I get Jacob, I am a fighter, I mess up, I deceive, I can get caught up in earthly problems and with people rather than by getting caught by God. I fight God way to much. I know that when I stop fighting and just cling to Him, that is when He works in me. When Jacob was clinging on, asking for blessing, he could no longer fight. At that point God disabled him, he hurt his hip. Jacob was weakened, and at that point was ready to be strong. God then blessed him.

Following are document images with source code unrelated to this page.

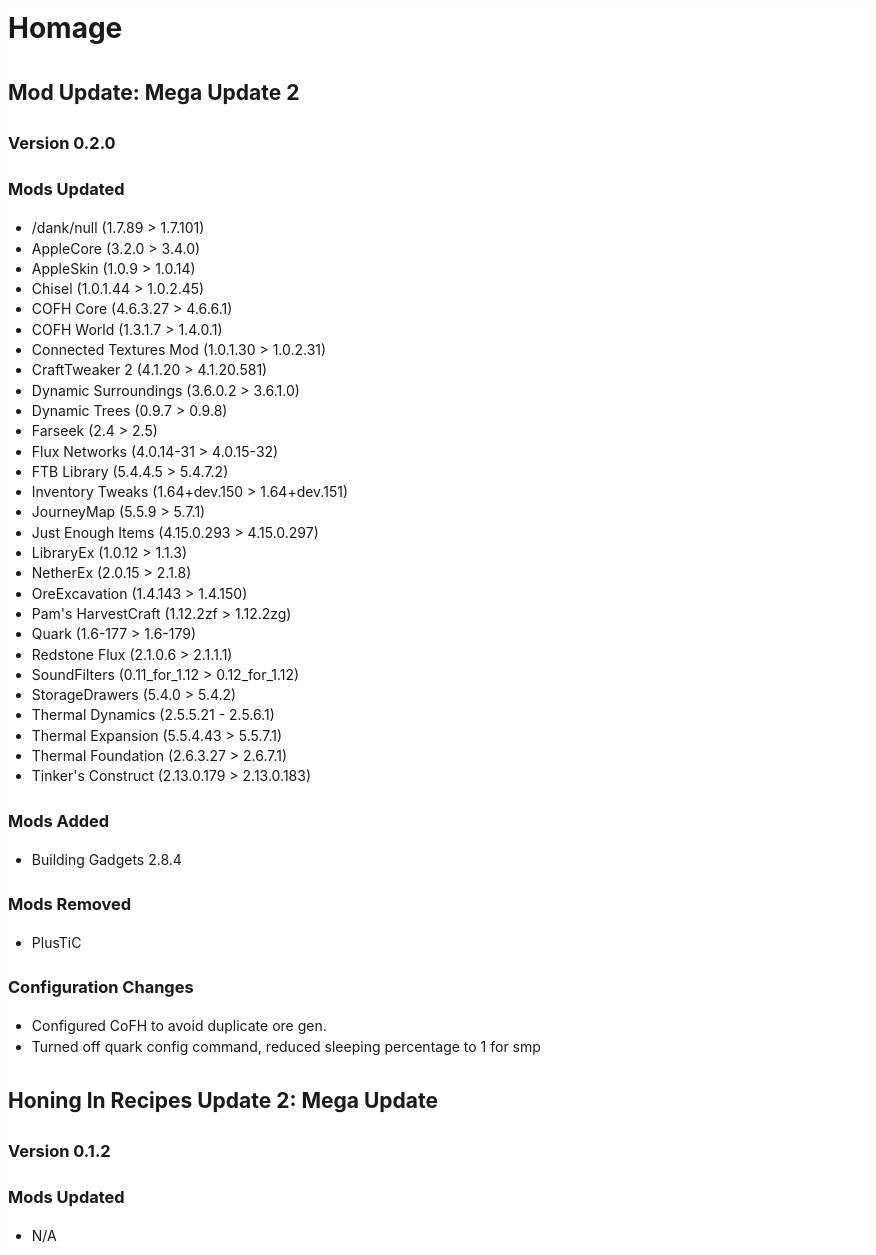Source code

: # Homage
## Mod Update: Mega Update 2  
### Version 0.2.0  
### Mods Updated  
- /dank/null (1.7.89 > 1.7.101)  
- AppleCore (3.2.0 > 3.4.0)  
- AppleSkin (1.0.9 > 1.0.14)  
- Chisel (1.0.1.44 > 1.0.2.45)  
- COFH Core (4.6.3.27 > 4.6.6.1)  
- COFH World (1.3.1.7 > 1.4.0.1)  
- Connected Textures Mod (1.0.1.30 > 1.0.2.31)  
- CraftTweaker 2 (4.1.20 > 4.1.20.581)  
- Dynamic Surroundings (3.6.0.2 > 3.6.1.0)  
- Dynamic Trees (0.9.7 > 0.9.8)  
- Farseek (2.4 > 2.5)  
- Flux Networks (4.0.14-31 > 4.0.15-32)  
- FTB Library (5.4.4.5 > 5.4.7.2)  
- Inventory Tweaks (1.64+dev.150 > 1.64+dev.151)  
- JourneyMap (5.5.9 > 5.7.1)  
- Just Enough Items (4.15.0.293 > 4.15.0.297)  
- LibraryEx (1.0.12 > 1.1.3)  
- NetherEx (2.0.15 > 2.1.8)  
- OreExcavation (1.4.143 > 1.4.150)  
- Pam's HarvestCraft (1.12.2zf > 1.12.2zg)  
- Quark (1.6-177 > 1.6-179)  
- Redstone Flux (2.1.0.6 > 2.1.1.1)  
- SoundFilters (0.11_for_1.12 > 0.12_for_1.12)  
- StorageDrawers (5.4.0 > 5.4.2)  
- Thermal Dynamics (2.5.5.21 - 2.5.6.1)  
- Thermal Expansion (5.5.4.43 > 5.5.7.1)  
- Thermal Foundation (2.6.3.27 > 2.6.7.1)  
- Tinker's Construct (2.13.0.179 > 2.13.0.183)  

### Mods Added  
- Building Gadgets 2.8.4  

### Mods Removed  
- PlusTiC  

### Configuration Changes  
- Configured CoFH to avoid duplicate ore gen.  
- Turned off quark config command, reduced sleeping percentage to 1 for smp  


## Honing In Recipes Update 2: Mega Update
### Version 0.1.2
### Mods Updated  
- N/A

So often our motives are to feel good, to take what God wants and twist it into something we can use. I think we all would like to have a blessing, but usually to be something that makes us feel good or to be strong. While the blessing my mind wants makes me feel good or strong, it pushes me away from God, not needing Him. If I would just learn to stay clung to Him and allow Him to weaken me so He can bless me, I could be so much more effective. His blessing can feel good or it can hurt, it has little to do with me here and now. It has to do with His eternal plan, a plan that takes me to heaven where I will feel good forever! I know I am like Jacob, I attempt to deceive and I hurt others and myself. I so desire to just cling to God and let Him have His way.

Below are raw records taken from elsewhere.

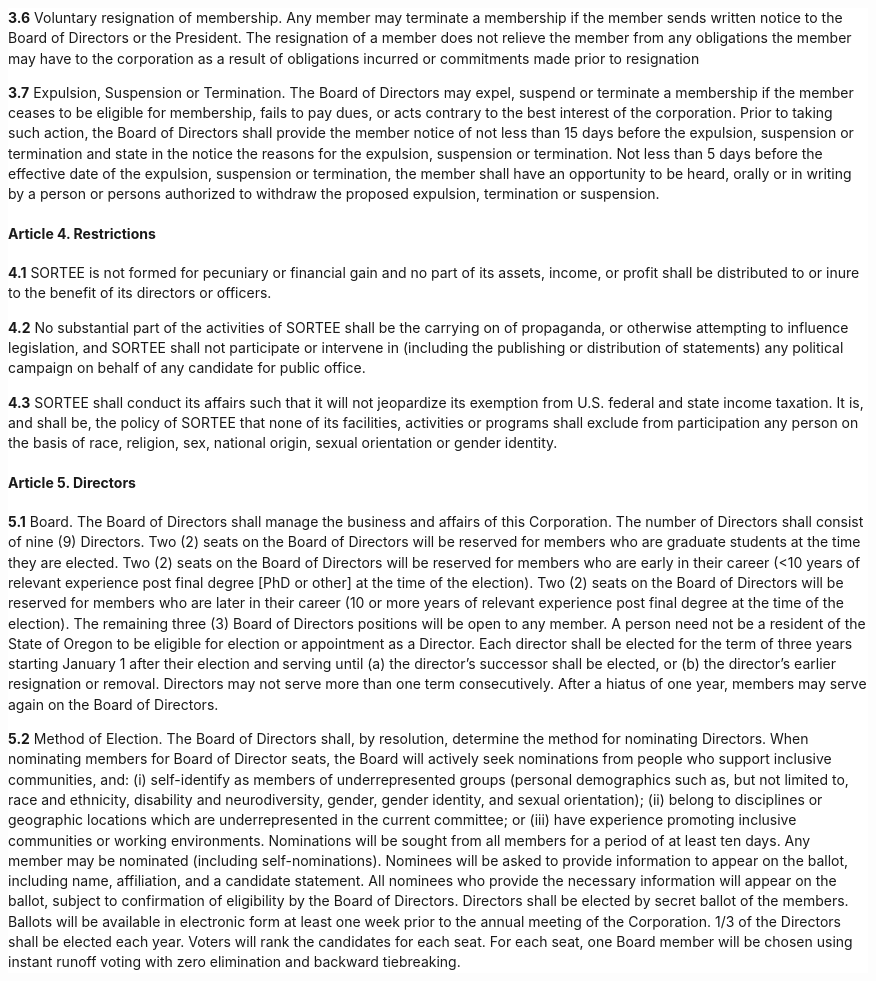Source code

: **3.6**	Voluntary resignation of membership. Any member may terminate a membership if the member sends written notice to the Board of Directors or the President. The resignation of a member does not relieve the member from any obligations the member may have to the corporation as a result of obligations incurred or commitments made prior to resignation

**3.7**	Expulsion, Suspension or Termination. The Board of Directors may expel, suspend or terminate a membership if the member ceases to be eligible for membership, fails to pay dues, or acts contrary to the best interest of the corporation. Prior to taking such action, the Board of Directors shall provide the member notice of not less than 15 days before the expulsion, suspension or termination and state in the notice the reasons for the expulsion, suspension or termination. Not less than 5 days before the effective date of the expulsion, suspension or termination, the member shall have an opportunity to be heard, orally or in writing by a person or persons authorized to withdraw the proposed expulsion, termination or suspension.
 
#### Article 4. Restrictions      

**4.1** SORTEE is not formed for pecuniary or financial gain and no part of its assets, income, or profit shall be distributed to or inure to the benefit of its directors or officers. 

**4.2**	No substantial part of the activities of SORTEE shall be the carrying on of propaganda, or otherwise attempting to influence legislation, and SORTEE shall not participate or intervene in (including the publishing or distribution of statements) any political campaign on behalf of any candidate for public office.

**4.3** SORTEE shall conduct its affairs such that it will not jeopardize its exemption from U.S. federal and state income taxation. It is, and shall be, the policy of SORTEE that none of its facilities, activities or programs shall exclude from participation any person on the basis of race, religion, sex, national origin, sexual orientation or gender identity.
 
#### Article 5. Directors     

**5.1**	Board. The Board of Directors shall manage the business and affairs of this Corporation. The number of Directors shall consist of nine (9) Directors. Two (2) seats on the Board of Directors will be reserved for members who are graduate students at the time they are elected. Two (2) seats on the Board of Directors will be reserved for members who are early in their career (<10 years of relevant experience post final degree [PhD or other] at the time of the election). Two (2) seats on the Board of Directors will be reserved for members who are later in their career (10 or more years of relevant experience post final degree at the time of the election). The remaining three (3) Board of Directors positions will be open to any member. A person need not be a resident of the State of Oregon to be eligible for election or appointment as a Director. Each director shall be elected for the term of three years starting January 1 after their election and serving until (a) the director’s successor shall be elected, or (b) the director’s earlier resignation or removal. Directors may not serve more than one term consecutively. After a hiatus of one year, members may serve again on the Board of Directors.

**5.2**	Method of Election. The Board of Directors shall, by resolution, determine the method for nominating Directors. When nominating members for Board of Director seats, the Board will actively seek nominations from people who support inclusive communities, and: (i) self-identify as members of underrepresented groups (personal demographics such as, but not limited to, race and ethnicity, disability and neurodiversity, gender, gender identity, and sexual orientation); (ii) belong to disciplines or geographic locations which are underrepresented in the current committee; or (iii) have experience promoting inclusive communities or working environments. Nominations will be sought from all members for a period of at least ten days. Any member may be nominated (including self-nominations). Nominees will be asked to provide information to appear on the ballot, including name, affiliation, and a candidate statement. All nominees who provide the necessary information will appear on the ballot, subject to confirmation of eligibility by the Board of Directors. Directors shall be elected by secret ballot of the members. Ballots will be available in electronic form at least one week prior to the annual meeting of the Corporation. 1/3 of the Directors shall be elected each year. Voters will rank the candidates for each seat. For each seat, one Board member will be chosen using instant runoff voting with zero elimination and backward tiebreaking.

Jacobs name change makes much sense to me, The interpretations as to the meanings of the names are many, yet it seems that Jacob simply was a fleshly man that held onto men and their ways but became Israel who held onto God and His ways. I want to accept the name God has given me, I want to cling to God and experience His blessing to help me be what He wants. Weaken me God, so I can be strong to accept your blessing.